Since the beginning of the 2014-15 season, the Canucks rank 25th in wins (and Vegas is 31st simply by virtue of not having been around the whole time). They're 26th in points and points percentage, 25th in goals per game, 27th in goals against per game, 22nd in power-play percentage, 17th in penalty-killing percentage, 27th in shots per game, 26th in shots against per game, and 20th in faceoff win percentage.

Not in the top 16 in a single category. Pretty grim.

But to close on a slightly more cheerful note, Mikey DiPietro has decided to extend his season by signing on as Canada's third goalie for the World Championship in Latvia, which gets underway next Friday.

He played the same role in 2018 in Denmark, serving as a practice goalie and not getting any game action. This year, he'll be backing up Darcy Kuemper and Adin Hill, both of the Arizona Coyotes. Kuemper was also the No. 1 in 2018, when Canada finished fourth following a loss to Team USA in the bronze-medal game.

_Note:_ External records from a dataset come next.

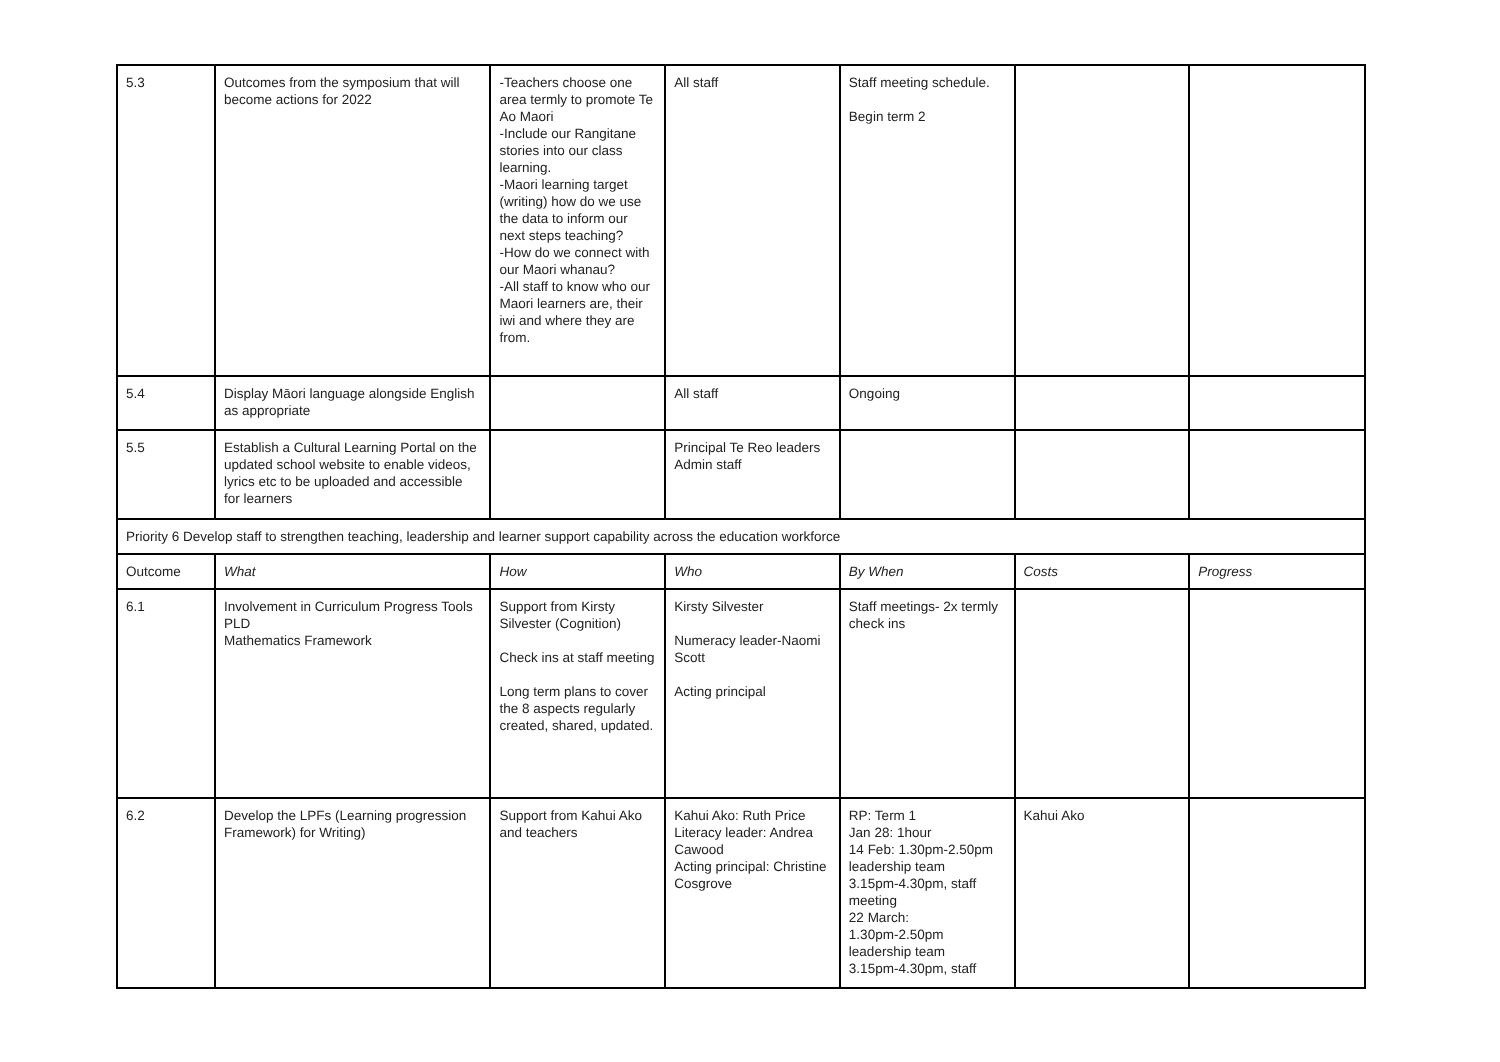| 5.3 | Outcomes from the symposium that will become actions for 2022 | -Teachers choose one area termly to promote Te Ao Maori -Include our Rangitane stories into our class learning. -Maori learning target (writing) how do we use the data to inform our next steps teaching? -How do we connect with our Maori whanau? -All staff to know who our Maori learners are, their iwi and where they are from. | All staff | Staff meeting schedule. Begin term 2 | | |
| 5.4 | Display Māori language alongside English as appropriate | | All staff | Ongoing | | |
| 5.5 | Establish a Cultural Learning Portal on the updated school website to enable videos, lyrics etc to be uploaded and accessible for learners | | Principal Te Reo leaders Admin staff | | | |
| Priority 6 Develop staff to strengthen teaching, leadership and learner support capability across the education workforce | | | | | | |
| Outcome | What | How | Who | By When | Costs | Progress |
| 6.1 | Involvement in Curriculum Progress Tools PLD Mathematics Framework | Support from Kirsty Silvester (Cognition) Check ins at staff meeting Long term plans to cover the 8 aspects regularly created, shared, updated. | Kirsty Silvester Numeracy leader-Naomi Scott Acting principal | Staff meetings- 2x termly check ins | | |
| 6.2 | Develop the LPFs (Learning progression Framework) for Writing) | Support from Kahui Ako and teachers | Kahui Ako: Ruth Price Literacy leader: Andrea Cawood Acting principal: Christine Cosgrove | RP: Term 1 Jan 28: 1hour 14 Feb: 1.30pm-2.50pm leadership team 3.15pm-4.30pm, staff meeting 22 March: 1.30pm-2.50pm leadership team 3.15pm-4.30pm, staff | Kahui Ako | |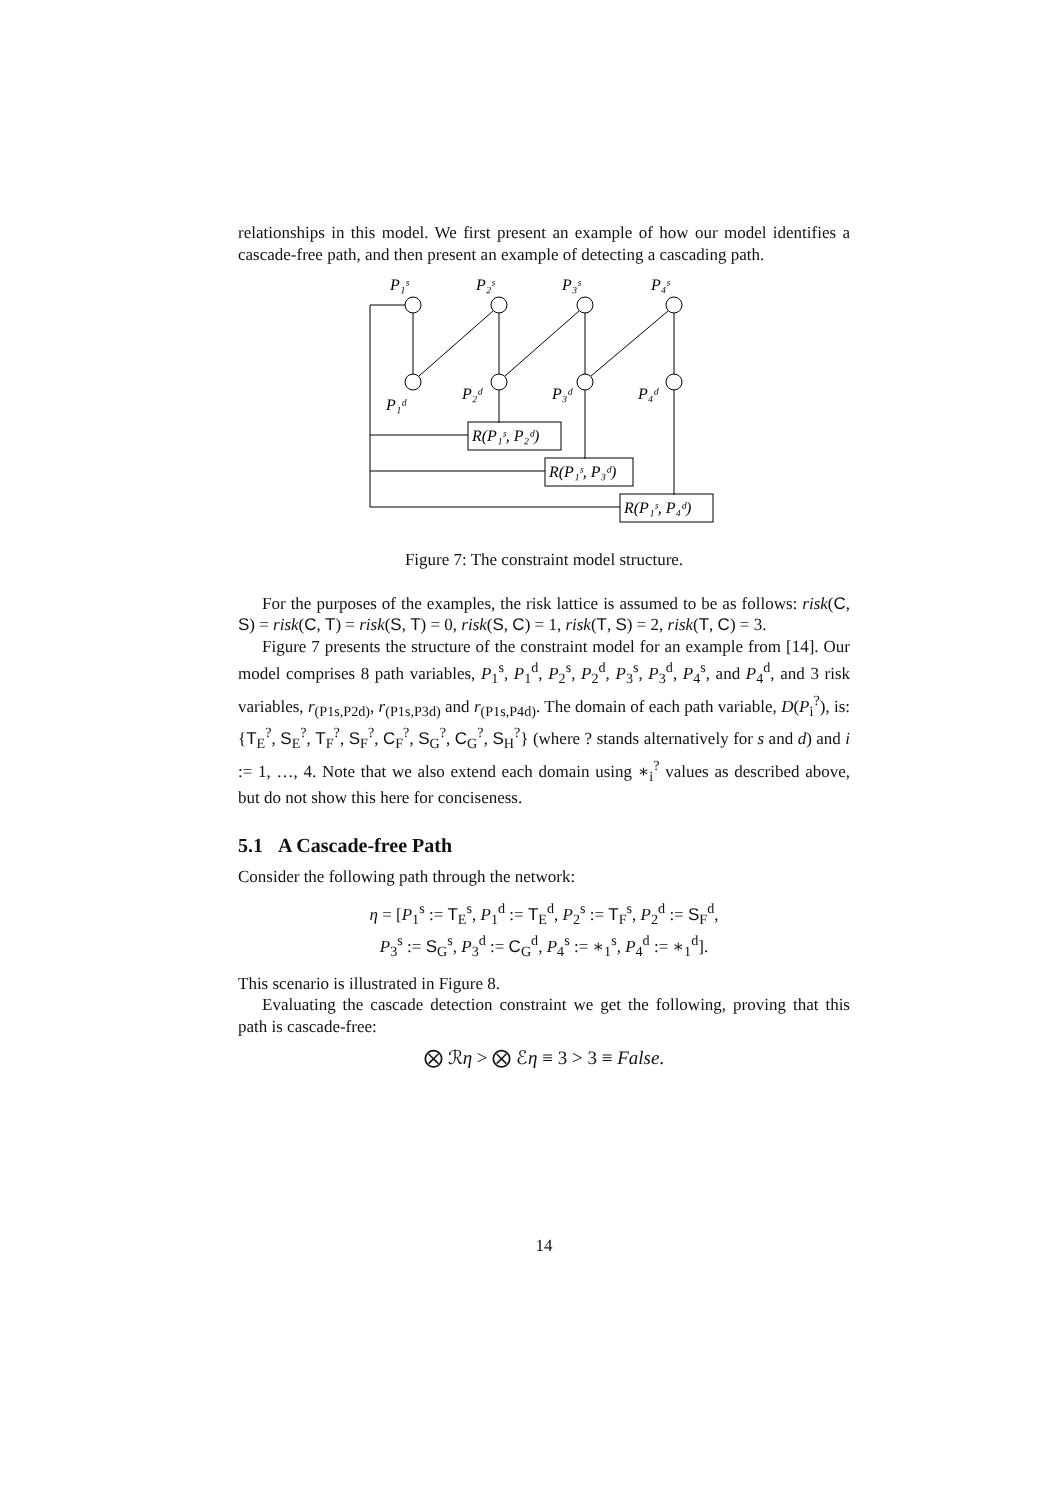relationships in this model. We first present an example of how our model identifies a cascade-free path, and then present an example of detecting a cascading path.
P₁ˢ
P₂ˢ
P₃ˢ
P₄ˢ
P₁ᵈ
P₂ᵈ
P₃ᵈ
P₄ᵈ
R(P₁ˢ, P₂ᵈ)
R(P₁ˢ, P₃ᵈ)
R(P₁ˢ, P₄ᵈ)
Figure 7: The constraint model structure.
For the purposes of the examples, the risk lattice is assumed to be as follows: risk(C, S) = risk(C, T) = risk(S, T) = 0, risk(S, C) = 1, risk(T, S) = 2, risk(T, C) = 3.
Figure 7 presents the structure of the constraint model for an example from [14]. Our model comprises 8 path variables, P<sub>1</sub><sup>s</sup>, P<sub>1</sub><sup>d</sup>, P<sub>2</sub><sup>s</sup>, P<sub>2</sub><sup>d</sup>, P<sub>3</sub><sup>s</sup>, P<sub>3</sub><sup>d</sup>, P<sub>4</sub><sup>s</sup>, and P<sub>4</sub><sup>d</sup>, and 3 risk variables, r<sub>(P1s,P2d)</sub>, r<sub>(P1s,P3d)</sub> and r<sub>(P1s,P4d)</sub>. The domain of each path variable, D(P<sub>i</sub><sup>?</sup>), is: {T<sub>E</sub><sup>?</sup>, S<sub>E</sub><sup>?</sup>, T<sub>F</sub><sup>?</sup>, S<sub>F</sub><sup>?</sup>, C<sub>F</sub><sup>?</sup>, S<sub>G</sub><sup>?</sup>, C<sub>G</sub><sup>?</sup>, S<sub>H</sub><sup>?</sup>} (where ? stands alternatively for s and d) and i := 1, …, 4. Note that we also extend each domain using ∗<sub>i</sub><sup>?</sup> values as described above, but do not show this here for conciseness.
5.1 A Cascade-free Path
Consider the following path through the network:
η = [P<sub>1</sub><sup>s</sup> := T<sub>E</sub><sup>s</sup>, P<sub>1</sub><sup>d</sup> := T<sub>E</sub><sup>d</sup>, P<sub>2</sub><sup>s</sup> := T<sub>F</sub><sup>s</sup>, P<sub>2</sub><sup>d</sup> := S<sub>F</sub><sup>d</sup>,
P<sub>3</sub><sup>s</sup> := S<sub>G</sub><sup>s</sup>, P<sub>3</sub><sup>d</sup> := C<sub>G</sub><sup>d</sup>, P<sub>4</sub><sup>s</sup> := ∗<sub>1</sub><sup>s</sup>, P<sub>4</sub><sup>d</sup> := ∗<sub>1</sub><sup>d</sup>].
This scenario is illustrated in Figure 8.
Evaluating the cascade detection constraint we get the following, proving that this path is cascade-free:
⨂ ℛη > ⨂ ℰη ≡ 3 > 3 ≡ False.
14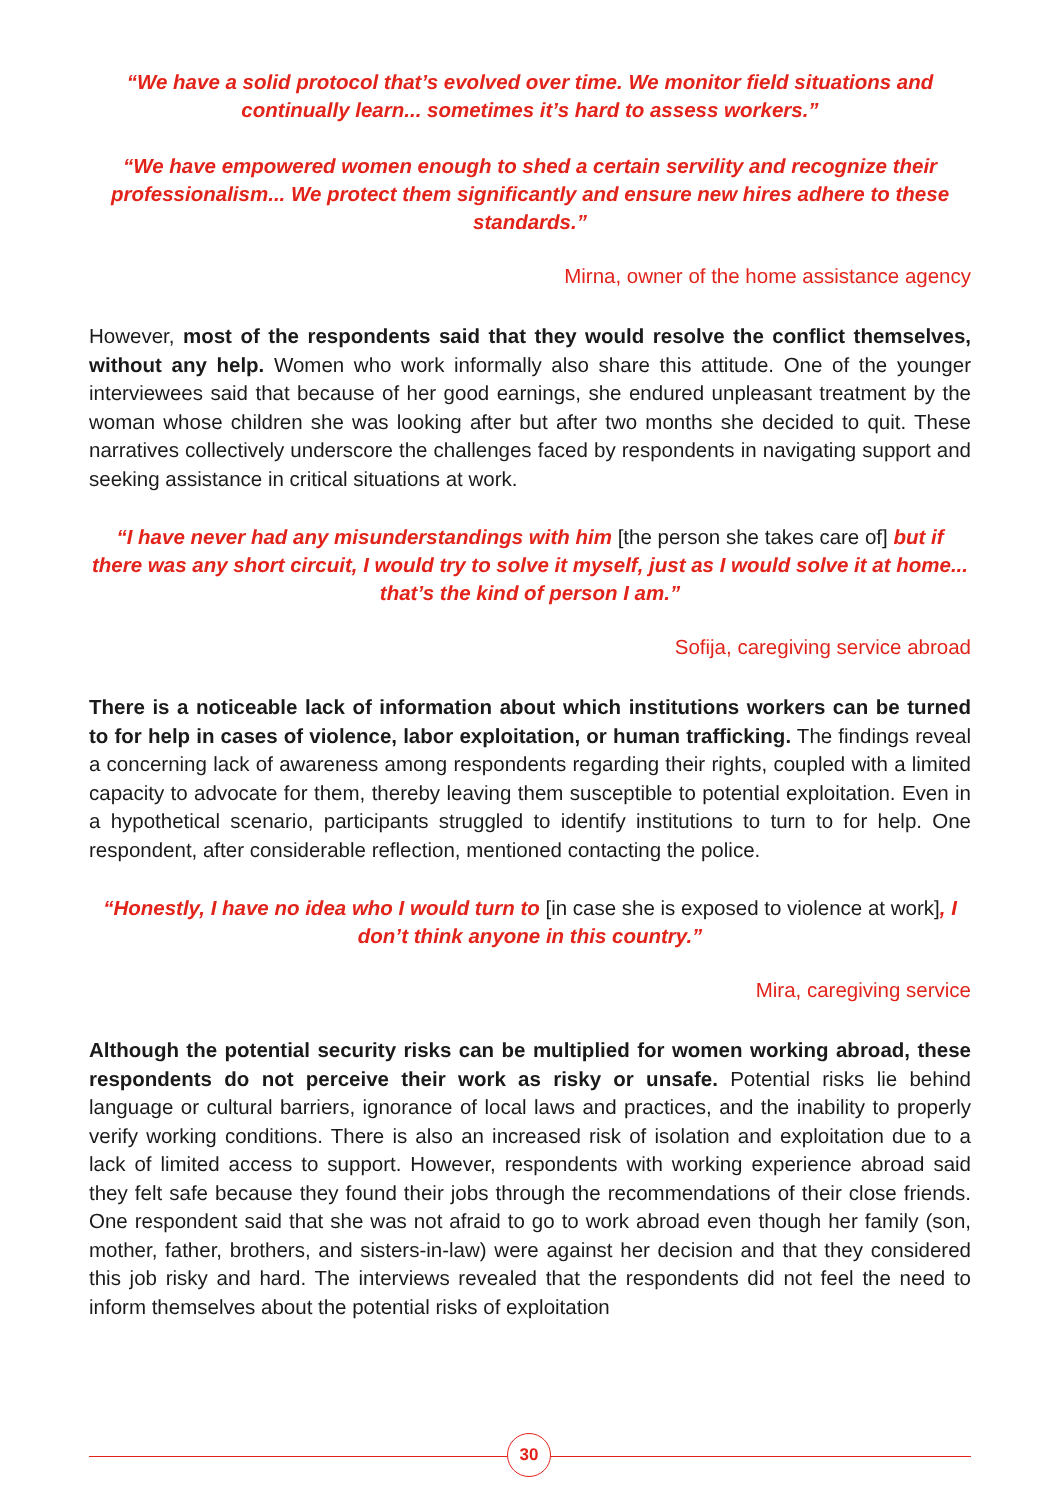“We have a solid protocol that’s evolved over time. We monitor field situations and continually learn... sometimes it’s hard to assess workers.”
“We have empowered women enough to shed a certain servility and recognize their professionalism... We protect them significantly and ensure new hires adhere to these standards.”
Mirna, owner of the home assistance agency
However, most of the respondents said that they would resolve the conflict themselves, without any help. Women who work informally also share this attitude. One of the younger interviewees said that because of her good earnings, she endured unpleasant treatment by the woman whose children she was looking after but after two months she decided to quit. These narratives collectively underscore the challenges faced by respondents in navigating support and seeking assistance in critical situations at work.
“I have never had any misunderstandings with him [the person she takes care of] but if there was any short circuit, I would try to solve it myself, just as I would solve it at home... that’s the kind of person I am.”
Sofija, caregiving service abroad
There is a noticeable lack of information about which institutions workers can be turned to for help in cases of violence, labor exploitation, or human trafficking. The findings reveal a concerning lack of awareness among respondents regarding their rights, coupled with a limited capacity to advocate for them, thereby leaving them susceptible to potential exploitation. Even in a hypothetical scenario, participants struggled to identify institutions to turn to for help. One respondent, after considerable reflection, mentioned contacting the police.
“Honestly, I have no idea who I would turn to [in case she is exposed to violence at work], I don’t think anyone in this country.”
Mira, caregiving service
Although the potential security risks can be multiplied for women working abroad, these respondents do not perceive their work as risky or unsafe. Potential risks lie behind language or cultural barriers, ignorance of local laws and practices, and the inability to properly verify working conditions. There is also an increased risk of isolation and exploitation due to a lack of limited access to support. However, respondents with working experience abroad said they felt safe because they found their jobs through the recommendations of their close friends. One respondent said that she was not afraid to go to work abroad even though her family (son, mother, father, brothers, and sisters-in-law) were against her decision and that they considered this job risky and hard. The interviews revealed that the respondents did not feel the need to inform themselves about the potential risks of exploitation
30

Troy Stecher is also returning to the Canadian blue line, after winning silver in Slovakia in 2019.

Team USA also announced its roster on Thursday — no Canucks content there.

Understandably, the rosters for the Canadian and U.S. teams are shorter than usual on star power. After all these months of lockdown, it's not surprising that players aren't keen to travel to Europe for another month or so in a bubble-type environment.

I haven't seen full rosters yet for the European teams, but I'm expecting that Podkolzin-watch will be back on with Team Russia, at minimum. Curious to see whether players like Nils Hoglander and Marc Michaelis end up suiting up for Sweden and Germany, respectively.